Tarikat liderliğine soyunup kendilerine "Şeyhlik" payesi verenleri, bir taraftan inandırıcı olsun diye dış görüntüye önem verip Hz Muhammed gibi görünmeye, onun gibi giyinmeye özen gösterirken, diğer taraftan İslam dininin en önemli ve temel hükümlerinden olan "Yiyininiz, içiniz fakat israf etmeyiniz! Muhakkak Allah israf edenleri sevmez" hükmünü yerle bir edercesine, bu yolla kazandıkları paralarla lüks havuzlu sitelerde, tuvalet ve banyoları som altından yapılmış villalarda arzı endam ederken, dünyanın en lüks ve pahalı plajlarında, çıplaklar arasında "jet ski"yle tur atarken gördük!

İnsanları kandırmak ve bu yolla köşeyi dönmek için dış görüntüye uymaya ve buna tahammül etmeye mutlaka ihtiyaç vardır ama lüks yaşamayı engelleyemezsiniz ki... Çünkü tezgah zaten lüks yaşam için kurulmuş değil midir?

Hz Muhammed'in, kısa sürede büyük bir zenginleşmeye rağmen, devlet imkanlarından yararlanmadığı ve lüks yaşamadığı tarihen sabittir.

Kendisi için lüks bir yaşam sağlamayan Hz Muhammed, yakınları için de bir ikbal ve gelecek peşinde olmamıştır. Veda Hutbesi'nde Hz Muhammed, risalet görevini tamamladığını bildirmiş, bu görevi yaptığına sahabeyi şahit göstermiş, son nasihatlarını da yaptıktan sonra onlarla vedalaşmıştır. Yaklaşık bir yıl sonra hastalanmış, bir süre sonra da vefat etmiştir. Hasta haliyle yaptığı son hutbesinde öleceğini dolaylı bir şekilde söylemiştir. Hz Muhammed öleceğini bildiği halde, krallık rejiminin hüküm sürdüğü bir çağda, halefini belirlememiştir.

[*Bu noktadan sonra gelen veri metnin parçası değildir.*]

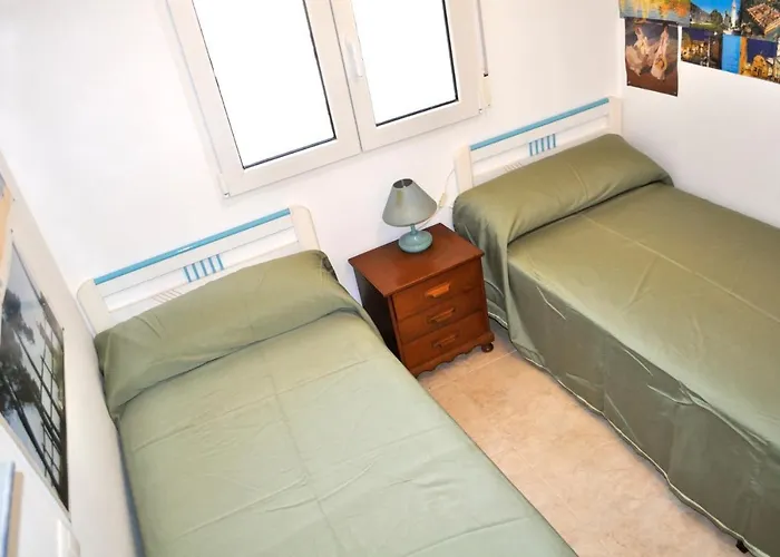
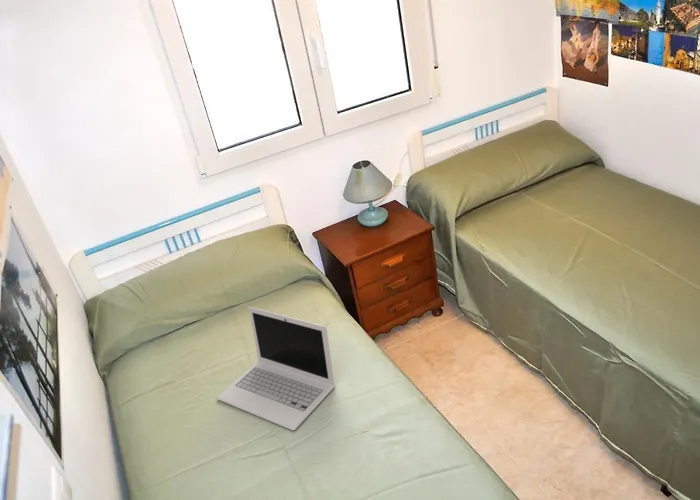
+ laptop [216,306,336,432]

Demek ki Hz Muhammed, getirdiği İslam diniyle beraber zorunlu olarak ortaya çıkan İslam devletinden, ne kendisi için, ne de yakınları için hiç bir beklenti içerisinde olmamıştır...

Dinler peygamberlerin icadıdır diyen, dolayısıyla peygamberlerin yalancı olduklarını ima eden sayın Polat ve onun gibi düşünenlere sadece tek bir sorum olacak:

Eğer Hz Muhammed yalancıysa, onun yalancı taklitçileri lüks içerisinde yaşarlarken, orijinali olarak o, çok daha büyük imkanlara sahip olmasına rağmen, neden yokluk içerisinde yaşamıştır.

Devletse büyük bir devlet kurmuş, makamsa büyük bir makama kavuşmuş. Neden bundan yararlanmamıştır?

Gerçekten Ahiret hayatına inanmayan biri eline geçen dünya nimetlerini reddedebilir mi?

Hz muhammed, kendi sözlerini Allah sözleri diye söyleyerek, neden yalan söylemiş olabilir?

Bana göre bütün bunların tek bir cevabı olabilir:

Allahtan başka ilah yoktur - Hz Muhammed Allah'ın kulu ve resuludur.

Sizlere hayırlı Ramazanlar dilerken iki cihan serveri Hz Muhammed'e salat ve selam gönderiyorum...

 
Toplam blog
: 337
: 4184
Kayıt tarihi
: 03.08.07
 
 

Hukukçuyum... Hukukun üstünlüğünün ve hukukçunun saygınlığının ülkemde gelişmesini ve kalıcı olma..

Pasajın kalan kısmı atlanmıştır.